Just over six months old, BillPin pitches itself as a “Mint for groups” and offers a way for people to track how much money they owe each other. It has plenty of competitors in the bill-splitting space, including Splitwise, Billsup, Spotme, Divvyit, Splitmybill.ie; scooping up BillMonk’s user base might provide it a firm leg up in the fight for user acquisition.

BillMonk was founded in 2005 and was acquired by Indian mobile money provider Obopay in 2007. It’s one of the older players in the space, and seems to have suffered from neglect for a few years.
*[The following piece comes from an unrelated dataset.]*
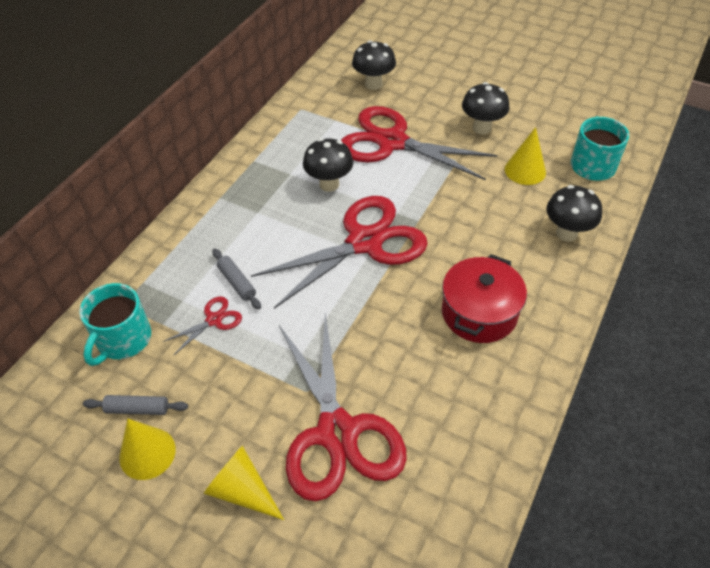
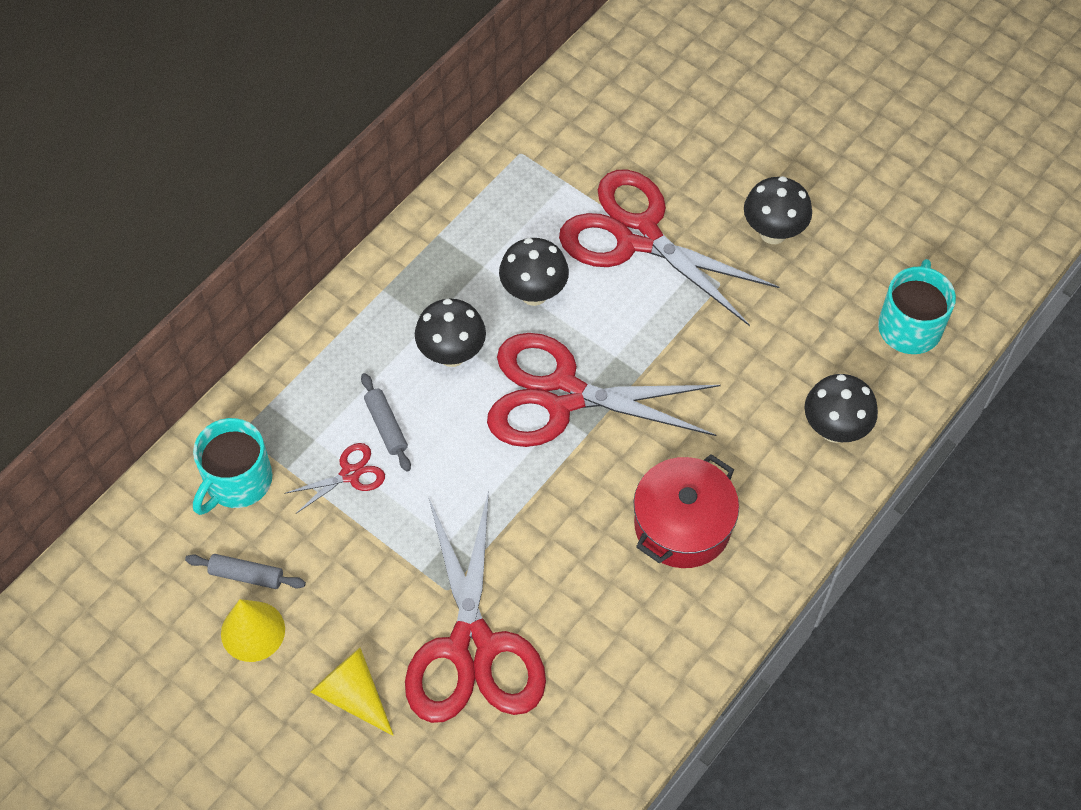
camera: 10 degrees right, 10 degrees up
(365, 242) = (562, 395): red scissors -> red scissors turned 150 degrees counterclockwise
(373, 84) = (636, 124): black mushroom -> black mushroom (452, 354)
(525, 170) = (811, 318): yellow cone -> none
Some of its competitors have tried to capitalize on that. Splitwise launched a campaign to bring BillMonk users onboard last year. BillPin launched a similar service in October last year.

BillPin’s co-founder, Darius Cheung (whose previous startup, tenCube WaveSecure, was acquired by McAfee in 2010), acknowledged the older firm’s state of neglect. “Not much improvement was added to BillMonk at all over the past seven years, and in fact BillMonk has suffered significant down time in the last six months or so,” he said.

Of the migration service BillPin created, he said: “It was launched to catch BillMonk users who were frustrated with its downtime, but we didn’t know then we were going to inherit its entire user base.”

Still, BillMonk continued to add users over its lifetime, and steadily at that, he said. As a result, bringing BillMonk’s user base onboard will give BillPin “easily 50 times” more users.

He wouldn’t say how many that is, but according to reports, BillPin has a small base of 5,000 or so users.

He made it clear that this move was an acquisition of the larger service’s user base, but none of BillMonk’s engineers will come over from Obopay.

BillPin has five employees in Singapore and one in India. It’s bootstrapped so far, but Cheung is currently hoping to raise an angel round.

Obopay started in 2005, and provides technology to corporate clients like Nokia and Societe Generale, and telcos like Warid Telecom in Uganda to allow them to offer their own branded mobile money-transfer services.

It was started in Bangalore, and now has its headquarters in Redwood City, Calif. It has Bangalore and Mumbai offices.